Dass uns der Strom und damit das Licht ausgeht, sollen zwei Reserve-Atomkraftwerke verhindern, die bis April 2023 weiterlaufen sollen. Die zwei AKWs Neckarwestheim 2 in Baden-Württemberg und Isar 2 in Bayern sollen laut Wirtschaftsministerium „in bestimmten Stresssituationen im Stromnetz einen zusätzlichen Beitrag zur angespannten Versorgungs- und Netzsituation in Süddeutschland im Winter 2022/23 leisten“ (Quelle: tagesschau.de). Damit seien Ausfälle zwar unwahrscheinlich, könnten aber nicht ausgeschlossen werden.

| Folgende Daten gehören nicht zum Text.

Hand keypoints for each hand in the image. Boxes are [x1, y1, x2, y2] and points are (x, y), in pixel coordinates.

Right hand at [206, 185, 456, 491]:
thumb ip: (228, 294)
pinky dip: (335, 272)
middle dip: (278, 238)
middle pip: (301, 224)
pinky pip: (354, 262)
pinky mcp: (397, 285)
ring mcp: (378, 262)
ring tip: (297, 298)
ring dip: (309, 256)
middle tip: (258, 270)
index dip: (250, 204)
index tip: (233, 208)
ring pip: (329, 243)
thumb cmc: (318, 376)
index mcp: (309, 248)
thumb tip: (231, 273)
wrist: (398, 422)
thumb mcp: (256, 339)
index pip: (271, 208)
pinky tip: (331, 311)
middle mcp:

Unklar bleibt auch, wie viel Strom an manchen Orten tatsächlich gezogen wird. Bis zu 30% aller privaten Wallboxen werden dem Netzanbieter nicht gemeldet, so zumindest die Aussage des Bundesverbands der Energie- und Wasserwirtschaft (BDEW). Eine potentielle Überbelastung des Systems versuchen die Netzbetreiber durch die Durchführung von Stresstests vorzubeugen (Quelle: Allgemeine Zeitung).
Verlangsamung der Energiewende
Fest steht, dass die Energiekrise ein denkbar schlechtes Timing hat. Unternehmer und besonders Mittelständler konnten sich bisher kaum von den Folgen der Corona-Pandemie erholen. Gewinne und Ersparnisse aus dem Sommer rinnen aufgrund der Inflation wie Sand durch die Finger von Gründern und Privatleuten. Der Krieg zwischen der Ukraine und Russland und die daraus resultierende Gasknappheit, die wiederum den Preis für Energie nach oben treiben, scheinen wie ein schlechter Scherz für Verbraucher, die ohnehin schon auf ihre Ausgaben achten müssen. Gleichzeitig fallen Anreize für E-Mobilität weg: Die staatliche Elektroauto-Förderung sinkt Anfang 2023, der Kauf von Plug-In-Hybriden wird ab dem 31.12.2022 nicht mehr finanziell unterstützt.
Kurz gesagt: Wer soll das noch bezahlen? Das Geld und die Motivation für die Energiewende fehlen. Wenn nicht auf Unternehmerseite, dann gewiss auf Seite der Konsumenten. Viel sparen sich Käufer eines E-Autos nicht mehr mit dem Verzicht auf den Verbrennungsmotor.
Andererseits denkt der Klimawandel gar nicht daran, von alleine aufzuhören oder Entscheidungsträgern eine Pause zu gönnen. Ohne Energiewende sieht es nämlich erst recht duster aus. Da E-Fuels und Wasserstoff keine echten Alternativen sind, braucht es die Elektromobilität, um Klimaziele einhalten zu können. Doch damit diese auch in der Krise attraktiv bleibt, braucht es fortlaufende Förderung. Je nachdem wie die Regierung dieses Problem in naher Zukunft anpackt, schafft es Deutschland vielleicht sogar in die Top 10 des nächsten Rankings.